"J’ai été membre actif du peuple des enfants, adolescent vaseux (mais courant vite et longtemps !), gendarme mobile, CRS avec la spécialité de maître nageur-sauveteur et puis officier de police, encore en ce moment où j’écris ces lignes". Poète et commissaire de police, zèbre de 53 ans aux drôles de rayures, Joël Baqué livre dans La mer c’est rien du tout son troisième livre chez P.O.L après Aire du mouton (2011) et La salle (2015), son "je me souviens", délicatement mélancolique, plein d’un humour modeste et doux.
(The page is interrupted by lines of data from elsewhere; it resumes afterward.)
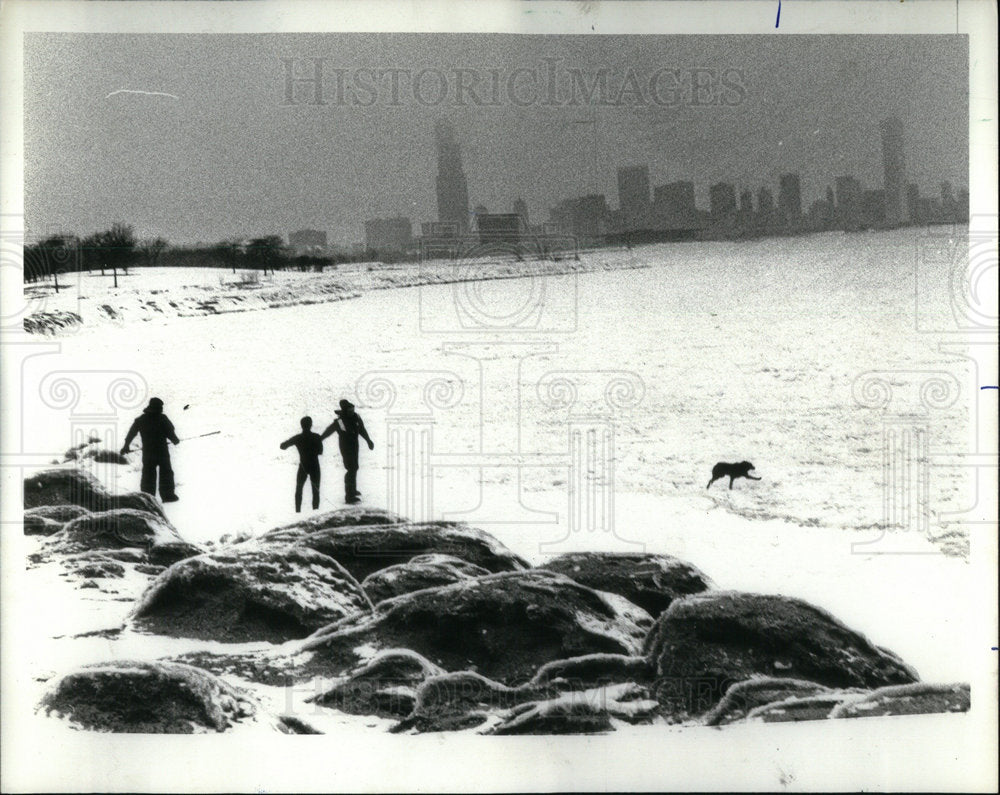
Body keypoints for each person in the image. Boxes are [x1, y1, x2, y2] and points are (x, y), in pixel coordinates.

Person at [121, 397, 180, 502]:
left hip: (148, 452)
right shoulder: (162, 418)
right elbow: (170, 432)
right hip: (162, 452)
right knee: (166, 472)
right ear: (158, 407)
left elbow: (131, 433)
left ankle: (147, 498)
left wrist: (126, 446)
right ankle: (168, 496)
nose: (162, 409)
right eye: (161, 407)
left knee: (148, 474)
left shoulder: (141, 420)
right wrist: (175, 440)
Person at [321, 399, 374, 504]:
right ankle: (349, 496)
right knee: (351, 468)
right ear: (345, 410)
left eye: (353, 409)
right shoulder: (340, 421)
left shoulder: (357, 417)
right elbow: (330, 431)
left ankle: (353, 490)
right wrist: (320, 439)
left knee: (355, 467)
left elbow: (361, 429)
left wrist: (368, 440)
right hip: (345, 446)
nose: (352, 412)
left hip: (354, 445)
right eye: (349, 410)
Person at [280, 416, 324, 512]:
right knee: (315, 490)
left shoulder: (298, 438)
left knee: (299, 488)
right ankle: (315, 511)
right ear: (311, 425)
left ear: (301, 426)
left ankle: (298, 511)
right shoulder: (316, 437)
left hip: (303, 466)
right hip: (314, 465)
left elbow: (282, 446)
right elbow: (320, 451)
On est dans un village de l’Hérault, près de Béziers, dans les années 1970. Le père est exploitant viticole "bien plus fort en vigne qu’en relations humaines", euphémise son fils. La mère, silencieuse, avale des cachets "fervessants". Valérie, la grande sœur est d’une beauté miraculeuse. Paul, le petit frère, bégaie. Joël, lui, c’est le sportif de la famille, son truc c’est la course à pied. Les souvenirs remontent ainsi le temps par la petite porte : la feria du mois d’août, le rugby, l’odeur du vernis à ongles et les "jambes de héron" de Valérie, la crédulité de Paul qui deviendra facteur et aimera les garçons. L’écrivain fait entendre des bribes de langues perdues. Dans le glossaire paternel, les "bouillacades" désignent ce qu’il n’aime pas, ne comprend pas. A peu près tout. Chez les enfants de "la maison en quérons", on prétend pour rire pouvoir attraper le tétanos en se lavant les cheveux. Et en mourir.
Ces temps les plus anciens sont aussi ceux où "on employait jamais de mots pour le seul plaisir de les dire". "La poésie non poétique" arrivera par la plage sous la forme d’un livre de Francis Ponge donné au secouriste et futur écrivain par un vacancier. Grâce à elle, la beauté de Valérie est éternelle. V. R.